Build the flavor base

Stir in the sliced sun-dried tomatoes and cook for another 1–2 minutes. Pour in the chicken broth and heavy cream, then add oregano, thyme, and Italian seasoning. Stir well, scraping any browned bits from the bottom of the pan.
Simmer the tortellini

Bring the sauce to a gentle simmer. Add the cheese tortellini, stir to coat, and spread them into an even layer. Reduce heat to medium-low, cover, and cook for 5–7 minutes, stirring once or twice, until the tortellini are tender and cooked through.
Add cheese and greens

Remove the lid and stir in the grated parmesan until melted and the sauce thickens slightly. Add the spinach and cook for 1–2 minutes, just until wilted and evenly dispersed through the sauce.
Season to perfection

Taste and season with salt and freshly ground black pepper. If the sauce is too thick, splash in a bit more broth or cream. If you prefer it thicker, let it simmer uncovered for 1–2 additional minutes.
Serve and garnish

Remove from heat. Let the tortellini sit for a couple of minutes to thicken. Serve warm, topped with extra parmesan and chopped fresh basil. Pair with a simple salad and crusty bread for a complete, romantic meal.
Pro Tip
For the creamiest texture, grate parmesan from a block instead of using pre-shredded cheese, and add it off the heat so it melts smoothly without clumping.

One-Pot “Marry Me” Tortellini
Notes
Grate parmesan fresh from a block and stir it in off the heat for a smooth, silky sauce that clings beautifully to every piece of tortellini.
FAQs
Q1. Can I use frozen tortellini instead of refrigerated?
A1. Yes.
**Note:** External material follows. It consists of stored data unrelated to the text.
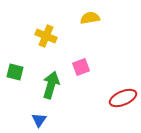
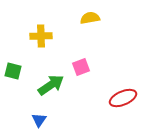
yellow cross: moved 5 px left; rotated 25 degrees counterclockwise
green square: moved 2 px left, 1 px up
green arrow: rotated 40 degrees clockwise
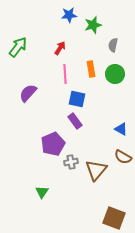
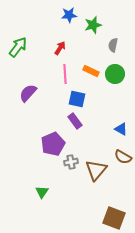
orange rectangle: moved 2 px down; rotated 56 degrees counterclockwise
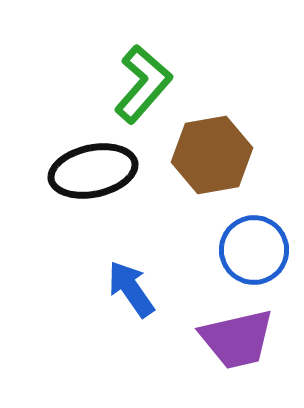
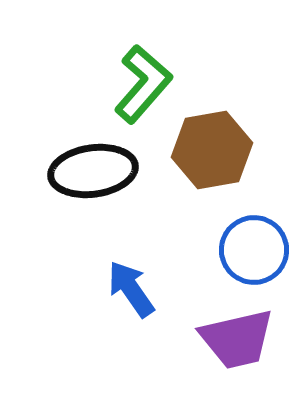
brown hexagon: moved 5 px up
black ellipse: rotated 4 degrees clockwise
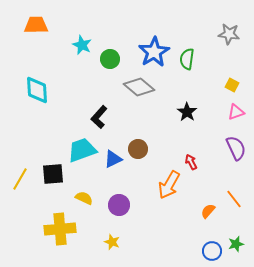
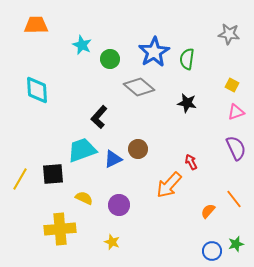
black star: moved 9 px up; rotated 24 degrees counterclockwise
orange arrow: rotated 12 degrees clockwise
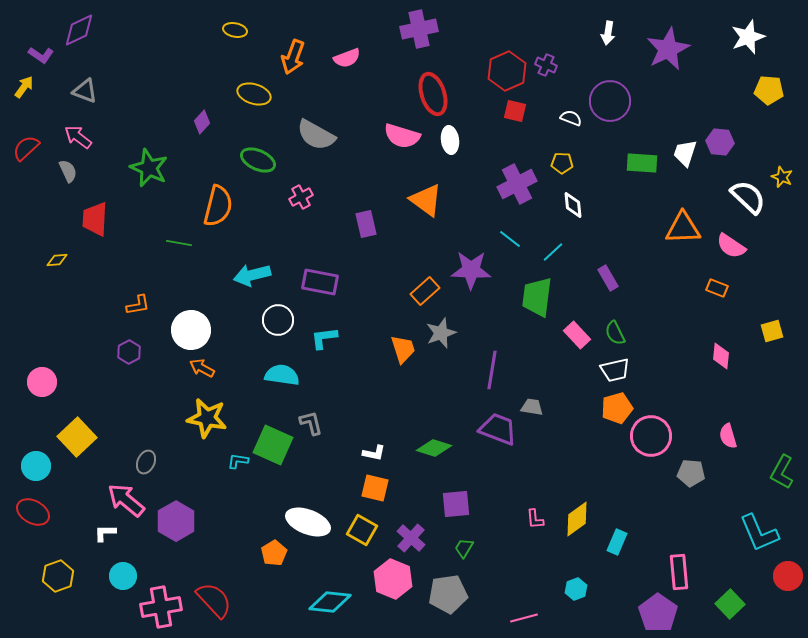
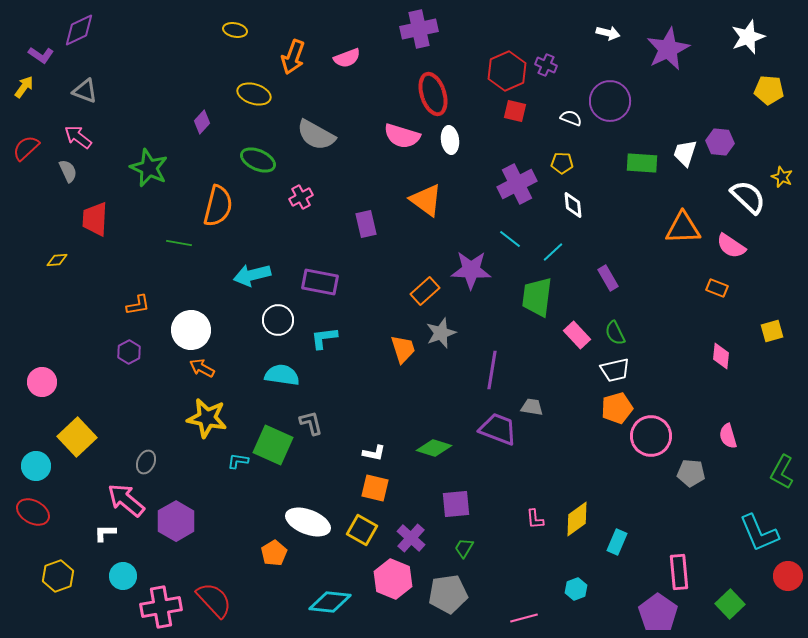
white arrow at (608, 33): rotated 85 degrees counterclockwise
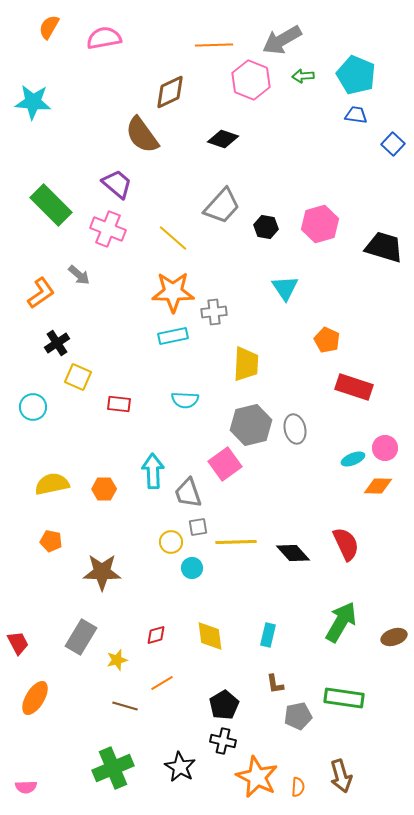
Add frozen tortellini directly to the simmering sauce and increase the covered cook time by 2–3 minutes, stirring occasionally, until tender.
Q2. How can I make this recipe vegetarian?
A2. Simply use vegetable broth instead of chicken broth. Ensure your tortellini filling and parmesan are suitable for vegetarians based on your dietary preferences.
Q3. Can I add chicken to this dish?
A3. Yes. Stir in 1–2 cups of cooked, shredded or diced chicken after the tortellini are cooked and heat through for a few minutes before serving.
Q4. How do I store leftovers?
A4. Cool completely, then transfer to an airtight container and refrigerate for up to 3 days. Reheat gently on the stove or in the microwave, adding a splash of cream or broth.
Q5. Can I make this ahead of time?
A5. You can cook the sauce ahead and refrigerate it for 1–2 days. Reheat the sauce, then add and cook the tortellini just before serving for best texture.
Q6. Why did my sauce become too thick?
A6. The pasta continues absorbing liquid as it sits. Thin the sauce with a little extra broth or cream when reheating, stirring until it returns to a silky consistency.